→ Page text
◇ ◇ ◇ ◇ ◇ ◇ ◇
- Meghan Markle’s scrapped Netflix animated series is now facing plagiarism allegations
- British author Mel Elliott recently told the Daily Mail how Meghan’s Pearl series bore “striking” similarities to her Pearl Power children’s books
- Elliott said she and her lawyers reached out to a representative for the Duchess of Sussex and Netflix multiple times but never heard back: “I would have loved to have contributed and collaborated”
A British author is claiming that Meghan Markle‘s proposed children’s series for Netflix bore striking similarities to her children’s books.
Mel Elliott told the Daily Mail that Pearl — a TV series announced by the Duchess of Sussex in July 2021, for which she and Elton John’s husband, David Furnish, were to serve as executive producers before it was dropped — had similarities “too great for me to ignore” to her children’s book series, Pearl Power.
PEOPLE has reached out to representatives for the Duchess of Sussex and Netflix for comment.
◇ ◇ ◇ ◇ ◇ ◇ ◇
→ Collected data entries
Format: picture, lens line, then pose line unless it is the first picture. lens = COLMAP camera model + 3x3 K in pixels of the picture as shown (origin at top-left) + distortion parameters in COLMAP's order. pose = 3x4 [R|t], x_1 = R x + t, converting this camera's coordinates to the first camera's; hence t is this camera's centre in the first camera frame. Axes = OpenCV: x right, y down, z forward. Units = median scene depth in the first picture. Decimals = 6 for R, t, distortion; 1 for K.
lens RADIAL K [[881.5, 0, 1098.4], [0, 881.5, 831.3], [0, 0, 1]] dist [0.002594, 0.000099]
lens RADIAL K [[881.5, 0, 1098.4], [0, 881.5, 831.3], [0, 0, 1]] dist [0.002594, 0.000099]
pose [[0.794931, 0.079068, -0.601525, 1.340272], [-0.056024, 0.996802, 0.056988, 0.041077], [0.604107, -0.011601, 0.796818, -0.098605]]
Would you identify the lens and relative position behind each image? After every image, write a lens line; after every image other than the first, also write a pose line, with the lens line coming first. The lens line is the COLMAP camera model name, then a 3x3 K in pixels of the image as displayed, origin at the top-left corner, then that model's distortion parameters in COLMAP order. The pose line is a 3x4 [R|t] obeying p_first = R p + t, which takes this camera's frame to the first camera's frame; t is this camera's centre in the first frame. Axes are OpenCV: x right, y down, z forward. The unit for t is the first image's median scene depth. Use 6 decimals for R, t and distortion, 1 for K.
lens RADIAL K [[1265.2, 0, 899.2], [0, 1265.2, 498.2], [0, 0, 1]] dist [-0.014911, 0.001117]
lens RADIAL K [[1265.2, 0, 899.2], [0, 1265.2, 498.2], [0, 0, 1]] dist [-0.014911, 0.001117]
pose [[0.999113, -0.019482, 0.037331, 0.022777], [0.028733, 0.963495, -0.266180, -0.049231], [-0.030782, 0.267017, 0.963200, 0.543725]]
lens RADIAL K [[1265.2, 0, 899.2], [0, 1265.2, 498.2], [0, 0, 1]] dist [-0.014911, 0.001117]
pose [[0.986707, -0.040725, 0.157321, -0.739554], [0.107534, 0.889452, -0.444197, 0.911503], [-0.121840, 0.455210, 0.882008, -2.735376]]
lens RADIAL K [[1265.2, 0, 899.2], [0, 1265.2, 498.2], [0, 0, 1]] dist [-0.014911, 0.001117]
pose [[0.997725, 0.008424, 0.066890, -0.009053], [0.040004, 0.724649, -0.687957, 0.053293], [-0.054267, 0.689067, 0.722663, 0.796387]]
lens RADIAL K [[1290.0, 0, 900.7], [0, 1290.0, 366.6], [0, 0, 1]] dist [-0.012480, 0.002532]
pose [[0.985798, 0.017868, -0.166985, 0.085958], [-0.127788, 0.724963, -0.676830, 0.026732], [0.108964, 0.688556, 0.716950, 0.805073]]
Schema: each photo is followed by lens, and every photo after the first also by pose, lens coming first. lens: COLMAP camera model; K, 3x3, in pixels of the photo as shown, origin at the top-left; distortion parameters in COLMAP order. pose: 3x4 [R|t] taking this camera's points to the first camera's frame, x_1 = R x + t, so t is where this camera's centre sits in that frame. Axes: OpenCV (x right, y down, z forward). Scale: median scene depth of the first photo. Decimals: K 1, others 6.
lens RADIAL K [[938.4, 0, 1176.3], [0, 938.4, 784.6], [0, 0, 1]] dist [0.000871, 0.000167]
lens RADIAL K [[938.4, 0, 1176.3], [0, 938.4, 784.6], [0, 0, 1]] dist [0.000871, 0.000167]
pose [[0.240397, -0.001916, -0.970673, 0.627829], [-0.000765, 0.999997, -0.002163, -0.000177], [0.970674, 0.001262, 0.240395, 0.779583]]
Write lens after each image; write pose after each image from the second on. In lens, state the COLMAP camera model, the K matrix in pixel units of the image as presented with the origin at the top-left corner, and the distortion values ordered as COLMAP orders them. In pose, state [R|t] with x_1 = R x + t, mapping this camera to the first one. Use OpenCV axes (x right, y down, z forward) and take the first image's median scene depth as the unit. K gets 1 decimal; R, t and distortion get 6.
◇ ◇ ◇ ◇ ◇ ◇ ◇
→ What is being asked
In the article about the Pearl series allegations, reproduce the passage from "Mel Elliott told" to "Netflix for comment.".

→ Response to this task
Mel Elliott told the Daily Mail that Pearl — a TV series announced by the Duchess of Sussex in July 2021, for which she and Elton John’s husband, David Furnish, were to serve as executive producers before it was dropped — had similarities “too great for me to ignore” to her children’s book series, Pearl Power.
PEOPLE has reached out to representatives for the Duchess of Sussex and Netflix for comment.